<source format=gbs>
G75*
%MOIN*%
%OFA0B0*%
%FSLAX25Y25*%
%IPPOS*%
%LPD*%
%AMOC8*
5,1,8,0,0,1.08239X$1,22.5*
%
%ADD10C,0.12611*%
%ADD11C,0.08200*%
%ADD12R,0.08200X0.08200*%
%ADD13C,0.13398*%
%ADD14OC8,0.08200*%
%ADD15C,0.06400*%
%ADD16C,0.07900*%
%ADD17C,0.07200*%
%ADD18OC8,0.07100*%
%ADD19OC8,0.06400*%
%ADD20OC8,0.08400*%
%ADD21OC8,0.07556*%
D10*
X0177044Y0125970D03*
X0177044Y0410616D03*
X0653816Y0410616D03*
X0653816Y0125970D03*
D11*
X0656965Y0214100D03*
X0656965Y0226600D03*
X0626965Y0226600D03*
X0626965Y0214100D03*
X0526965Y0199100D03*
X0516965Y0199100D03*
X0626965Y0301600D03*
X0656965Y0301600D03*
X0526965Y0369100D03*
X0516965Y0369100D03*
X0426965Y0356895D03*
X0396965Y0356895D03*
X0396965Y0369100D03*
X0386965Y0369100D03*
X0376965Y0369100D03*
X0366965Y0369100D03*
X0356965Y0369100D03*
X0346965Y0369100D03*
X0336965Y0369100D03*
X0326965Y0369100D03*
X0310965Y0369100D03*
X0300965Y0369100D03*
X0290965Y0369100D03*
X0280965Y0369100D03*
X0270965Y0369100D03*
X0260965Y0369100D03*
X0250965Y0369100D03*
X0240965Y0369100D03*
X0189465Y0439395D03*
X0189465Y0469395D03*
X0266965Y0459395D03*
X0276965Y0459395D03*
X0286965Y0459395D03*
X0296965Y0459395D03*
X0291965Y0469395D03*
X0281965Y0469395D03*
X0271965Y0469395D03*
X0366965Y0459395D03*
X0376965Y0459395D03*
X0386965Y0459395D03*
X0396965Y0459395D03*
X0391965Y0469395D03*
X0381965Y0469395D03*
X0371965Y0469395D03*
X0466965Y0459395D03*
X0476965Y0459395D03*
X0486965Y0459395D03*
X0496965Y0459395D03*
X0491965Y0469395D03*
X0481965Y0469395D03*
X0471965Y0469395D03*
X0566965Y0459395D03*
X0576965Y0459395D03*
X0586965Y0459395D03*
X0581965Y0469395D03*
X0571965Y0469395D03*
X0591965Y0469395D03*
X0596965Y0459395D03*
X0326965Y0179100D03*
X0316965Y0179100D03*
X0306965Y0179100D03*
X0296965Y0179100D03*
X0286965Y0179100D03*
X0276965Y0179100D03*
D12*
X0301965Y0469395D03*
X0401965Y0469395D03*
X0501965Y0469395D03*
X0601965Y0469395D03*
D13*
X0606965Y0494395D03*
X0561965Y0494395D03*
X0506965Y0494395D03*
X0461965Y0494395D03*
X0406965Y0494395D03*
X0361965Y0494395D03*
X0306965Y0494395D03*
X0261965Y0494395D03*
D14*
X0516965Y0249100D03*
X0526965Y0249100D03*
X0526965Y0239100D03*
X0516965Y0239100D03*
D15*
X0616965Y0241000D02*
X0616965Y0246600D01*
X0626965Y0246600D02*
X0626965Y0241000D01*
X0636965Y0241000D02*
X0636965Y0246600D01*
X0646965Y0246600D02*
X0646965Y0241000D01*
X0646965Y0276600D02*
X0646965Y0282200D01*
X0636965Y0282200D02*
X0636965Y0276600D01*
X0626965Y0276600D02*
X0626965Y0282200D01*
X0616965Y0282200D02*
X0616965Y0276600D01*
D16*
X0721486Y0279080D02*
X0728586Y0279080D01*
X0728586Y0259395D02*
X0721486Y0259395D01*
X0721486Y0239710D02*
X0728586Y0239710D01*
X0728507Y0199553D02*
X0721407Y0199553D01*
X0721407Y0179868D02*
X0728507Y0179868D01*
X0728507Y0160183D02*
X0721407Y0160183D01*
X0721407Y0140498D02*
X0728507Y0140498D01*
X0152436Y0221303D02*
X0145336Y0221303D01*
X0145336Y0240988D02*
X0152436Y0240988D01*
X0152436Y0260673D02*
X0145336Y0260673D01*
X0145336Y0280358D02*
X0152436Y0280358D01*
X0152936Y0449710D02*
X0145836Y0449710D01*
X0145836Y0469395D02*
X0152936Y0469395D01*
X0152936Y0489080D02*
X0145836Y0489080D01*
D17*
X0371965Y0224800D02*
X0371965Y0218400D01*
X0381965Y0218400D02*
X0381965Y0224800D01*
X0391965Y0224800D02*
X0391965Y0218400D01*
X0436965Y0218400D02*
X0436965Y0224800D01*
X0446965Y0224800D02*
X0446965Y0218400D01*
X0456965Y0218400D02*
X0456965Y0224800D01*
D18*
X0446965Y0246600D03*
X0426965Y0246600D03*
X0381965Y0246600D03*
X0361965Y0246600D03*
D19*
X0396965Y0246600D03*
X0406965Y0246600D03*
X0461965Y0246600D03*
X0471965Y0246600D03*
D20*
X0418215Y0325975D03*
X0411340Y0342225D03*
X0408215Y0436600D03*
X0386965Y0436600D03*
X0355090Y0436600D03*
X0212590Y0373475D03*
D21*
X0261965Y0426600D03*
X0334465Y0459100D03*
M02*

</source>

* * *

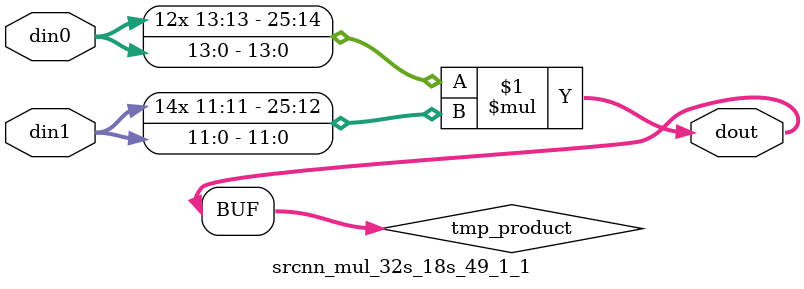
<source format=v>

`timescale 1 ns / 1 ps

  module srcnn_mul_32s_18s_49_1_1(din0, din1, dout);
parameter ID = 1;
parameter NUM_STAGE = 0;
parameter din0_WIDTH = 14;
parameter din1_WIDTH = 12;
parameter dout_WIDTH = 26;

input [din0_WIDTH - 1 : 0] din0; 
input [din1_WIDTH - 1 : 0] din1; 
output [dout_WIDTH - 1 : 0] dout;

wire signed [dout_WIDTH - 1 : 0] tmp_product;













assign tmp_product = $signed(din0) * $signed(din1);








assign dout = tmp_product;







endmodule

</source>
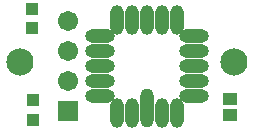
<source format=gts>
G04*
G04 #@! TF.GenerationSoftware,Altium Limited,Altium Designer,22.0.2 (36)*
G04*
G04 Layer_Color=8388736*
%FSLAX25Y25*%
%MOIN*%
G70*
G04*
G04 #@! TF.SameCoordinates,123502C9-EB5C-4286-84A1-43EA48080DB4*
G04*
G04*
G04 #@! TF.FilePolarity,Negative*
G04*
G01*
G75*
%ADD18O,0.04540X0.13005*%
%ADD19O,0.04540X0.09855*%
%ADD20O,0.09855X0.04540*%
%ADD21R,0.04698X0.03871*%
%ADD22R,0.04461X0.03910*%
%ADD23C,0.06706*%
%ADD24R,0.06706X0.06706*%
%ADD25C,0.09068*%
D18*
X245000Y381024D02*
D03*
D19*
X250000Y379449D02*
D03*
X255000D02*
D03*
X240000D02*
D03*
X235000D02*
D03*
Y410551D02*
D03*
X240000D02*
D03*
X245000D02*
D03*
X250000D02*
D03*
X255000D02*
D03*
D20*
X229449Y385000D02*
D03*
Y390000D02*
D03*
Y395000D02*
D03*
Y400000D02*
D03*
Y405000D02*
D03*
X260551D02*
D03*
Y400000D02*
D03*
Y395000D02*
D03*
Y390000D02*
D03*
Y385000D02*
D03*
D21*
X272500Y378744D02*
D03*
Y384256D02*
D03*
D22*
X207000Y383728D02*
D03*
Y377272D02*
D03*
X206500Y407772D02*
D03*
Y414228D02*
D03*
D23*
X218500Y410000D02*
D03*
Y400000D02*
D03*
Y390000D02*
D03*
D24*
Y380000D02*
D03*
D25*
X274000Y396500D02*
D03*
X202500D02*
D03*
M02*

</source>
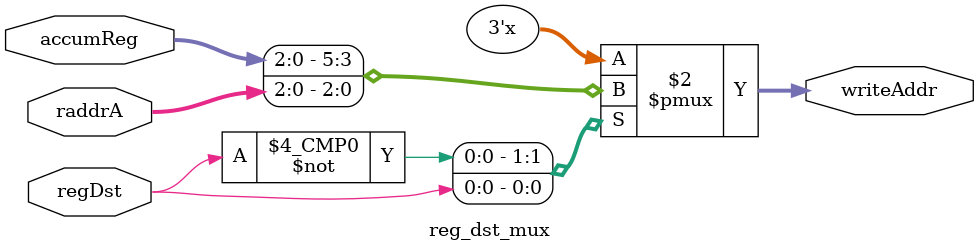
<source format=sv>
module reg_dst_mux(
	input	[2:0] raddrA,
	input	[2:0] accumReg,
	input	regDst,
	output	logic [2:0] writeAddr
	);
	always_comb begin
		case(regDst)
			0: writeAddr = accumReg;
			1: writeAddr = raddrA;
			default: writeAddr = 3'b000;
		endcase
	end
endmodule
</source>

ABOUT THIS EXERCISE
Begin at the line above that has "<source format=gbs>" and stop after the line that has "X0653816Y0125970D03*", copying each line exactly and adding nothing else.

RESULT OF THIS EXERCISE
<source format=gbs>
G75*
%MOIN*%
%OFA0B0*%
%FSLAX25Y25*%
%IPPOS*%
%LPD*%
%AMOC8*
5,1,8,0,0,1.08239X$1,22.5*
%
%ADD10C,0.12611*%
%ADD11C,0.08200*%
%ADD12R,0.08200X0.08200*%
%ADD13C,0.13398*%
%ADD14OC8,0.08200*%
%ADD15C,0.06400*%
%ADD16C,0.07900*%
%ADD17C,0.07200*%
%ADD18OC8,0.07100*%
%ADD19OC8,0.06400*%
%ADD20OC8,0.08400*%
%ADD21OC8,0.07556*%
D10*
X0177044Y0125970D03*
X0177044Y0410616D03*
X0653816Y0410616D03*
X0653816Y0125970D03*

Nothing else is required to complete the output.